From Pakistan – HBL, OGDC, MCB, UBL and LUCK are only part of the standard MSCI-EM index.

However, it is unlikely that Pakistan will be removed from the MSCI-EM in the upcoming Semi-Annual review as a country’s status is usually reviewed on an annual basis. MSCI representatives suggest that if at least 3 companies of a country (belonging to MSCI EM) do not meet the set MSCI rules, the country’s status will be reviewed in the next annual MSCI review (May-Jun 2019) after which, investors will be allowed a year or so to adjust to the new rule.
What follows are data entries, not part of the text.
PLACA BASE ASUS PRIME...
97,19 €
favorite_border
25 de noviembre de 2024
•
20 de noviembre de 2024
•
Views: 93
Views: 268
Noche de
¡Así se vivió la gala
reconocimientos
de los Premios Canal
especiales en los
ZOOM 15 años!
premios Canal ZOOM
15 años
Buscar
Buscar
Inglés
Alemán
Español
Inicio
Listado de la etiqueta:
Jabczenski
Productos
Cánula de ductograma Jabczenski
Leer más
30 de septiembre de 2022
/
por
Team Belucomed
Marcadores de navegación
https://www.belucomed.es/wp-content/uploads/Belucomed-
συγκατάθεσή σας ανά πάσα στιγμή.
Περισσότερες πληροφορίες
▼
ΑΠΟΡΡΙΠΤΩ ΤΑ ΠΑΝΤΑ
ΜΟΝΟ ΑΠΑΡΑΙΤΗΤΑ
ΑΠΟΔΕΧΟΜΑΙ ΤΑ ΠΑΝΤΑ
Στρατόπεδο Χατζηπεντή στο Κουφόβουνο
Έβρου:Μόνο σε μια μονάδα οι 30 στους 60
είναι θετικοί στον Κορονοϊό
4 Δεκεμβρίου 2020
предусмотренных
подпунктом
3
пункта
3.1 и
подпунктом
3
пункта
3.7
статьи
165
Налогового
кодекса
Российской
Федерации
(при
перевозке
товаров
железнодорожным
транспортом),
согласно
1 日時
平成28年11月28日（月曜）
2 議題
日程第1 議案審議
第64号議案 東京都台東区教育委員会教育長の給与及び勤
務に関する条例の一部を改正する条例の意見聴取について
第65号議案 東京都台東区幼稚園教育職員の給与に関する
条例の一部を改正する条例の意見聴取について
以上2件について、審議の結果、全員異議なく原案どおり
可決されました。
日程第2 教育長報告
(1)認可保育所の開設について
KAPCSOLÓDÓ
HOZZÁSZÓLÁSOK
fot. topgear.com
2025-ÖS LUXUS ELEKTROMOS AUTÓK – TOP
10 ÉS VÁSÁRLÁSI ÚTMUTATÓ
MSCI is going to announce its Semi-Annual Index Review on November 13, 2018 (effective from Dec 3, 2018), which will be based on its framework for a country under three set rules including economic development, size and liquidity requirements and market accessibility criteria. The price cut-off for the upcoming index review will be any one of the last 10 business days of October 2018.

According to a report of Topline Securities for a country to be in MSCI Emerging Market (EM) index, at least three of its companies have to meet aforesaid benchmarks. While two criteria (Economic Development and Market Accessibility) are subjective, Size and Liquidity requirement for a company can be gauged through Free Float, Full Market Cap and 15 per cent Annualized Traded Value Ratio (ATVR) and the company has to meet all three quantitative criteria (Free Float, Full Mkt Cap and ATVR) to be part of standard MSCI EM index.
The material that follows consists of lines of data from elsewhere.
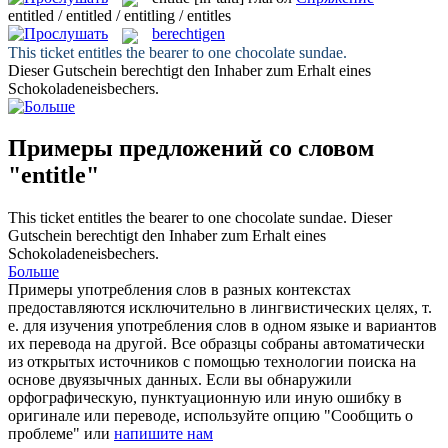
entitled / entitled / entitling / entitles
berechtigen
This ticket
entitles
the bearer to one chocolate sundae.
Dieser Gutschein
berechtigt
den Inhaber zum Erhalt eines
Schokoladeneisbechers.
Примеры предложений со словом
"entitle"
This ticket
entitles
the bearer to one chocolate sundae.
Dieser
Gutschein
berechtigt
den Inhaber zum Erhalt eines
Schokoladeneisbechers.
Больше
Примеры употребления слов в разных контекстах
предоставляются исключительно в лингвистических целях, т.
е. для изучения употребления слов в одном языке и вариантов
их перевода на другой. Все образцы собраны автоматически
из открытых источников с помощью технологии поиска на
основе двуязычных данных. Если вы обнаружили
орфографическую, пунктуационную или иную ошибку в
оригинале или переводе, используйте опцию "Сообщить о
проблеме" или
напишите нам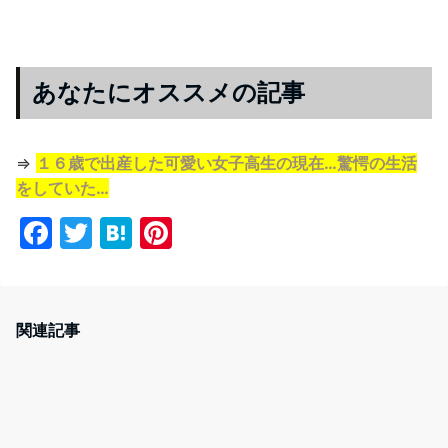
あなたにオススメの記事
⇒
１６歳で出産した可愛い女子高生の現在…驚愕の生活
をしていた…
F
T
H
Pi
a
w
at
nt
c
itt
e
er
e
er
n
e
関連記事
b
a
st
o
o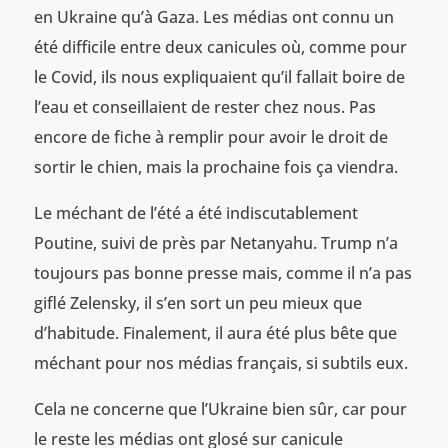
en Ukraine qu’à Gaza. Les médias ont connu un
été difficile entre deux canicules où, comme pour
le Covid, ils nous expliquaient qu’il fallait boire de
l’eau et conseillaient de rester chez nous. Pas
encore de fiche à remplir pour avoir le droit de
sortir le chien, mais la prochaine fois ça viendra.
Le méchant de l’été a été indiscutablement
Poutine, suivi de près par Netanyahu. Trump n’a
toujours pas bonne presse mais, comme il n’a pas
giflé Zelensky, il s’en sort un peu mieux que
d’habitude. Finalement, il aura été plus bête que
méchant pour nos médias français, si subtils eux.
Cela ne concerne que l’Ukraine bien sûr, car pour
le reste les médias ont glosé sur canicule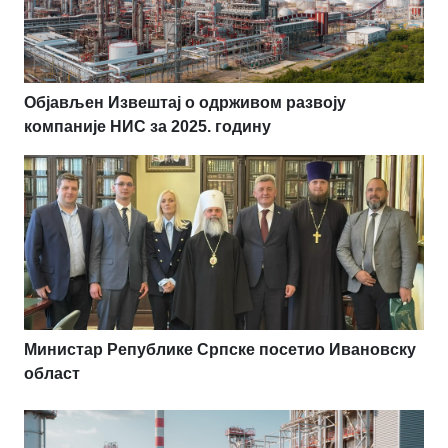
Објављен Извештај о одрживом развоју
компаније НИС за 2025. годину
Министар Републике Српске посетио Ивановску
област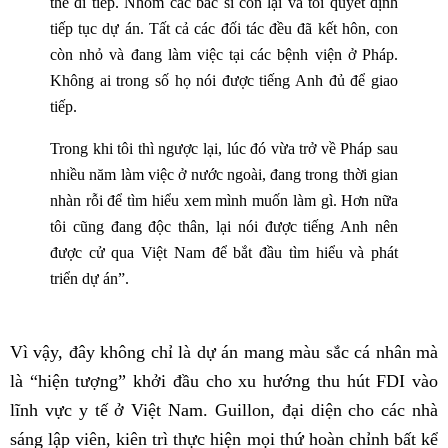
thể đi tiếp. Nhóm các bác sĩ còn lại và tôi quyết định
tiếp tục dự án. Tất cả các đối tác đều đã kết hôn, con
còn nhỏ và đang làm việc tại các bệnh viện ở Pháp.
Không ai trong số họ nói được tiếng Anh đủ để giao
tiếp.
Trong khi tôi thì ngược lại, lúc đó vừa trở về Pháp sau
nhiều năm làm việc ở nước ngoài, đang trong thời gian
nhàn rỗi để tìm hiểu xem mình muốn làm gì. Hơn nữa
tôi cũng đang độc thân, lại nói được tiếng Anh nên
được cử qua Việt Nam để bắt đầu tìm hiểu và phát
triển dự án”.
Vì vậy, đây không chỉ là dự án mang màu sắc cá nhân mà
là “hiện tượng” khởi đầu cho xu hướng thu hút FDI vào
lĩnh vực y tế ở Việt Nam. Guillon, đại diện cho các nhà
sáng lập viên, kiên trì thực hiện mọi thứ hoàn chỉnh bất kể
MSCI’s current threshold for Free Float and Full Market Cap requirement is $797 million and $1594 million, respectively. However, the market cap requirement is reviewed semi-annually. The upcoming review will be based on revised market capitalization.
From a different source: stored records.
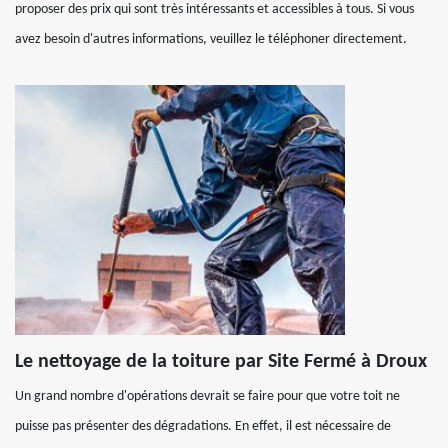
proposer des prix qui sont très intéressants et accessibles à tous. Si vous
avez besoin d'autres informations, veuillez le téléphoner directement.
Le nettoyage de la toiture par Site Fermé à Droux
Un grand nombre d'opérations devrait se faire pour que votre toit ne
puisse pas présenter des dégradations. En effet, il est nécessaire de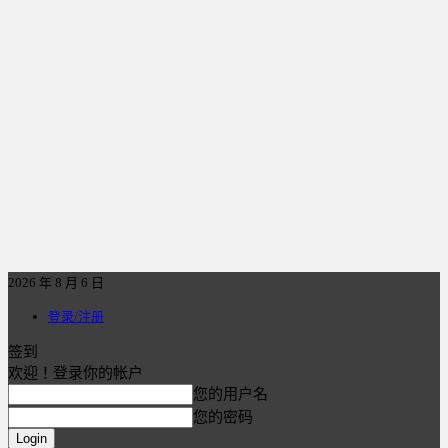
2026 年 8 月 6 日
登录/注册
签到
欢迎！登录你的帐户
您的用户名
您的密码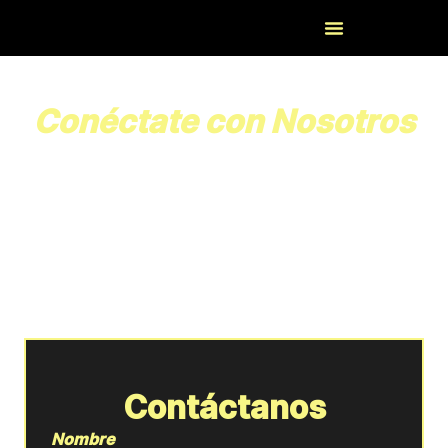
Conéctate con Nosotros
Estamos aquí para ayudarte. Contáctanos para
conocer más sobre nuestras soluciones en domótica
y electricidad. Estamos listos para atenderte y
ofrecerte un servicio profesional y personalizado.
Contáctanos
Nombre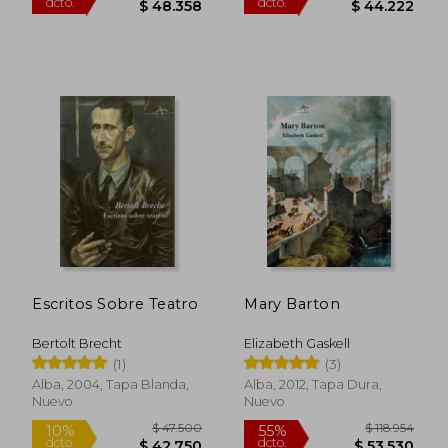
$ 148.832
$ 148.8
55%
55%
dcto.
dcto.
$ 66.974
$ 66.9
Escritos Sobre Teatro
Mary Barton
Bertolt Brecht
Elizabeth Gaskell
(1)
(3)
Alba, 2004, Tapa Blanda,
Alba, 2012, Tapa Dura,
Nuevo
Nuevo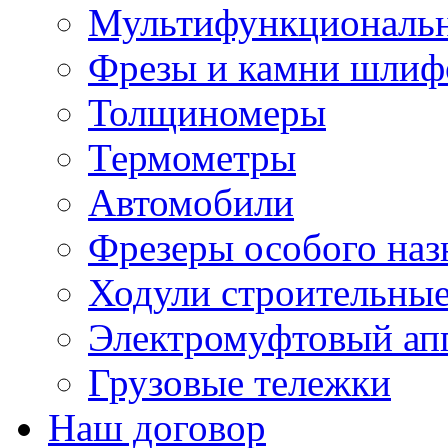
Мультифункциональн
Фрезы и камни шлиф
Толщиномеры
Термометры
Автомобили
Фрезеры особого наз
Ходули строительны
Электромуфтовый ап
Грузовые тележки
Наш договор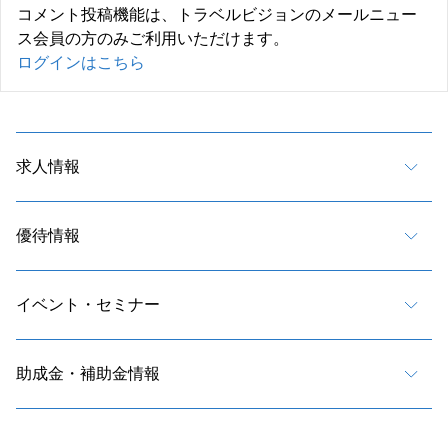
コメント投稿機能は、トラベルビジョンのメールニュー
ス会員の方のみご利用いただけます。
ログインはこちら
求人情報
優待情報
イベント・セミナー
助成金・補助金情報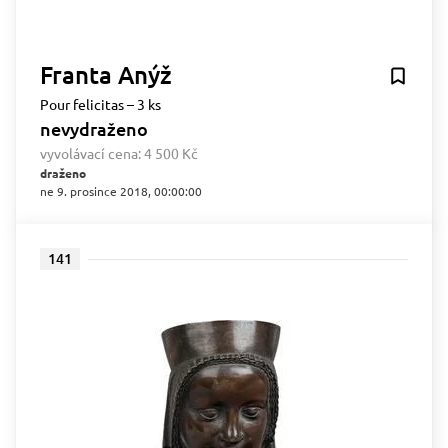
Franta Anýž
Pour felicitas – 3 ks
nevydraženo
vyvolávací cena:
4 500 Kč
draženo
ne 9. prosince 2018, 00:00:00
141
To date, the KSE-100 index lost market capitalization of $19 billion (down 1,674 points or 4.1 per cent) on the back of pressure on external account front while Dollar against Pak-Rupee appreciated 21 per cent in 2018.

An analyst highlights that there had been across the board selling in emerging markets lately due to a shift in geopolitical balance (US-China trade war and Turkey’s spat with the US to name a few) where emerging market currencies also lost ground against the dollar.

In the last year (in its semi-annual review in November 2017) when MSCI demoted ENGRO from its standard MSCI EM to small caps, the said exclusion was based on an upward revision of its market cap requirement. Emerging markets in Jan-Oct 2017 were up 29 per cent while a market capitalization criterion was revised up by 16 per cent, the analyst added.

Since emerging markets are under pressure (down 15 per cent in 2018), there is a likelihood that MSCI may revise down its market cap requirement. If Free Float requirement is revised down by around 15 per cent there is a chance that HBL, OGDC and MCB may hold the ground in MSCI EM index.

In case LUCK and UBL are removed from the MSCI EM Index, potential outflow is estimated at $54-71 million.